What do you think when you hear or read the word blackberry?
I had a funny realization this week when I got an e-mail with the word blackberry in the subject line.
A press release from the LSU AgCenter said there would be a lunch talk about Blackberries. I thought it was timely considering the service outage this week.
But it wasn’t a BlackBerry you plug into the electrical socket. It was the blackberries you pull off a vine.
I may seem a little dumb for not putting that together immediately. I know the AgCenter focuses on, well, agriculture. (I was in 4-H from fifth-12th grades.) But when you’re glancing at your inbox you have to process a lot of information quickly. Read. Save. Delete. (Especially when you get an e-mail every day saying you’re reaching the maximum storage space Outlook allows.)
Still, it’s funny the images some words paint in our mind because of the way we use them now. My BlackBerry Curve has cost me plenty of money, so I can blame that mental slip on that. But four or five years ago, I probably would’ve thought about juicy, reddish berries growing on the side of a country road.
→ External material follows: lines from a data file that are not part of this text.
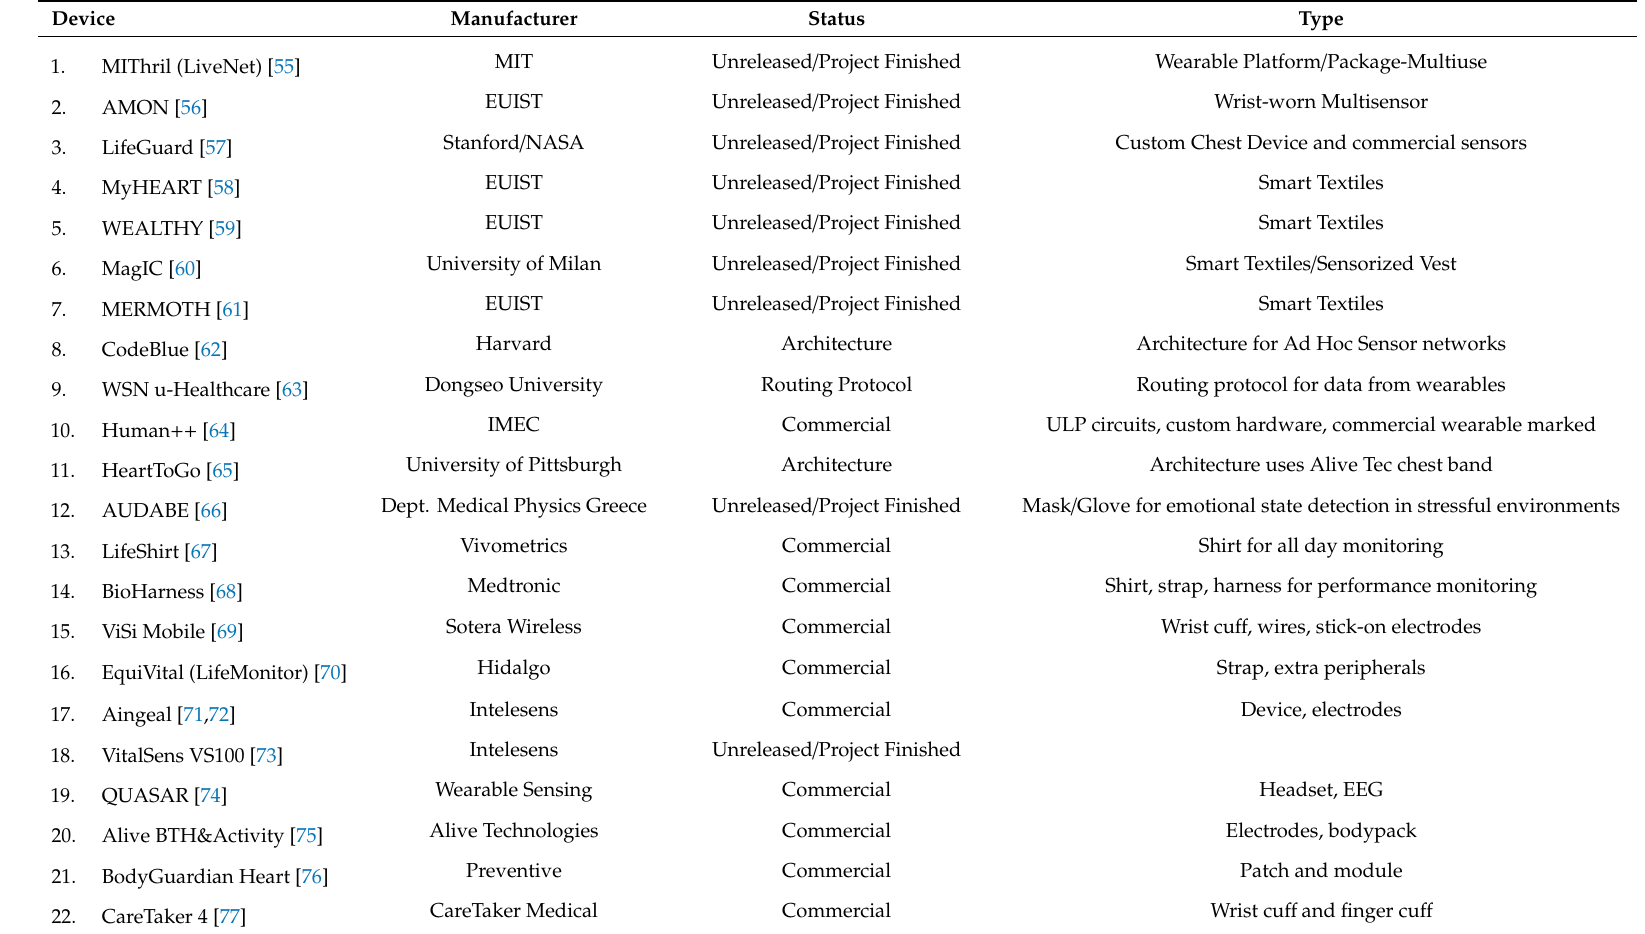
Table 1. Summary of wearable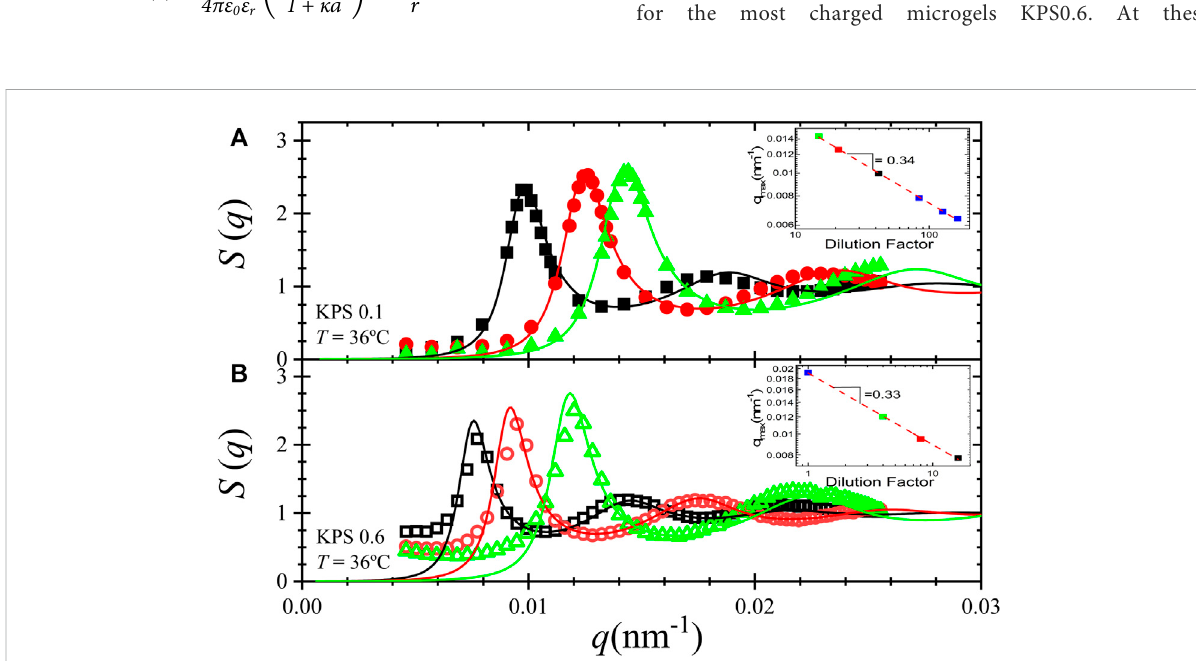
FIGURE 2 Measured static structure factors at 36 ° C for: (A) KPS0.1 system at n = 2.94 particles/µm 3 (black squares), 5.94 particles/µm 3 (red circles), and 8.85 particles/µm 3 (green triangles), (B) KPS0.6 system at n = 1.34 particles/µm 3 (black open squares), 2.39 particles/µm 3 (red open circles), and 5.06 particles/µm 3 (green open triangles), along with their HNC calculations (lines). Insets: Main peak position versus dilution factor used to prepare thesystemfromthestocksolution.Thedashedlineisalinear fi tinthelog-logpresentationwithaslopeof-0.34forKPS0.1systemand − 0.33for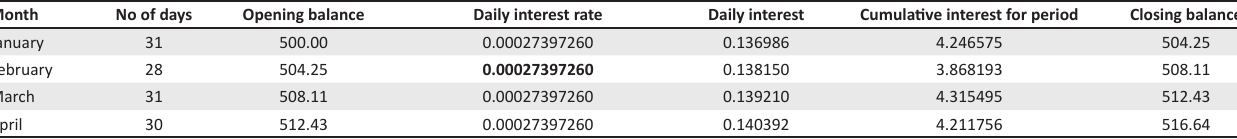
TABLE 1: Cumulative interest based on daily interest calculations and monthly compounding.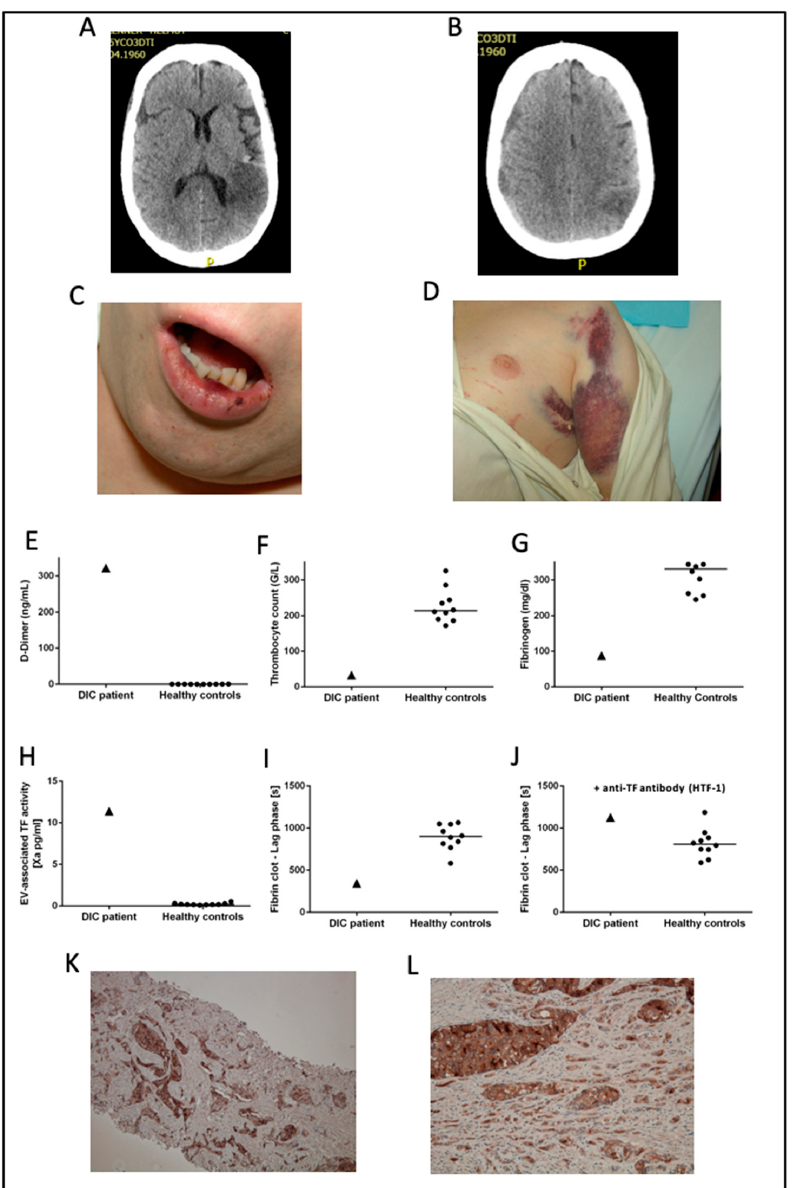
Figure 2. A case of a prostate cancer patient with overt DIC included in the present study. In ( A , B ) cerebral computed tomography scans of the patient are shown. Mucosal oozing and disseminated subcutaneous hematomas are shown in ( C , D ). In ( E – J ), each triangle represents a single measurement of the DIC patient, each dot represents a single measurement of a healthy control subject, and lines represent the median in healthy controls. In ( K ), immunohistochemical staining for TF in a prostate punch biopsy obtained at diagnosis is shown. In ( L ), staining for TF in the prostate obtained post mortem is shown. Abbreviations: ISTH—International Society on Thrombosis and Haemostasis; EV—extracellular vesicle. ( K ): ×100, ( L ): ×400.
Here are some other words that name something different today than they did years ago: Mouse, diva, gay.
Who’s got more examples like those? (Yes, this post is definitely a writer/geek/nerd post.)
2 comments:
Oh, for me, the words "Southern humidity" and "military spouse" and "divorcee" definitely have a different meaning to me now than they would have four years ago. :0)
Or virus - now that takes on a completely different meaning now than it did 10 years ago.